The task -
Identify each line in the records below that contains the word "attached", and copy those lines out in full.

[Rows from a segmentation dataset]
------------------------------------------------------------------------
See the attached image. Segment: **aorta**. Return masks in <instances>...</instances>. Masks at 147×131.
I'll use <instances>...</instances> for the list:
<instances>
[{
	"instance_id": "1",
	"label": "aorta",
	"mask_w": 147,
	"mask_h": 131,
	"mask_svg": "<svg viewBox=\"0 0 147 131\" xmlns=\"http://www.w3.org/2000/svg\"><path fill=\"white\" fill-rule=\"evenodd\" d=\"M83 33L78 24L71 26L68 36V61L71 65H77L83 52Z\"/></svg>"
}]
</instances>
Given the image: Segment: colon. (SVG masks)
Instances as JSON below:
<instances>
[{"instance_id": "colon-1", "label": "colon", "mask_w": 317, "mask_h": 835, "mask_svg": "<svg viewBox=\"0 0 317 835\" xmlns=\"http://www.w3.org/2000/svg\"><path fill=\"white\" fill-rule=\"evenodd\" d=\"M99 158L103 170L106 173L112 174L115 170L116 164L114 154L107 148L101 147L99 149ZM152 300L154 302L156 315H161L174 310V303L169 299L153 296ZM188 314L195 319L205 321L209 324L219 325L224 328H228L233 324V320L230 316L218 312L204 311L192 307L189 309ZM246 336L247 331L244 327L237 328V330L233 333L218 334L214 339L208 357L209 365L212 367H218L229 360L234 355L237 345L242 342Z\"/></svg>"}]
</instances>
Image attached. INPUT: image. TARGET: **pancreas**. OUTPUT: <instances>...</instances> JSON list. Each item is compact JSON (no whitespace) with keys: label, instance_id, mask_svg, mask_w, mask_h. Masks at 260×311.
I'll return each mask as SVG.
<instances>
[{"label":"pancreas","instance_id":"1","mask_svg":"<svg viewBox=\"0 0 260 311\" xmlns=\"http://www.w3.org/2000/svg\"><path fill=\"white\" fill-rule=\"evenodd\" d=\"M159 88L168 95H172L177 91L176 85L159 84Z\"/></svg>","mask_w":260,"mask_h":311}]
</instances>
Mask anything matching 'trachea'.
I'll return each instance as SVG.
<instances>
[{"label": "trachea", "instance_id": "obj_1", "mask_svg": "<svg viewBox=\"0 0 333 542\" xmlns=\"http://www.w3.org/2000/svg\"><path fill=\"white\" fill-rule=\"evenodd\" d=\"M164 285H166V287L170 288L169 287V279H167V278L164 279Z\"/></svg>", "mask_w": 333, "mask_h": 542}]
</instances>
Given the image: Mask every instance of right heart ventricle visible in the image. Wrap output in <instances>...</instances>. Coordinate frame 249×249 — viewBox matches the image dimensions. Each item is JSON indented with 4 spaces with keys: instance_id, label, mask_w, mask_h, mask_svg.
------------------------------------------------------------------------
Written answer -
See the attached image. Segment: **aorta**. Return masks in <instances>...</instances>. Masks at 147×131.
Image attached. INPUT: image. TARGET: **pancreas**. OUTPUT: <instances>...</instances> JSON list. Each item is compact JSON (no whitespace) with keys: label, instance_id, mask_svg, mask_w, mask_h. Masks at 260×311.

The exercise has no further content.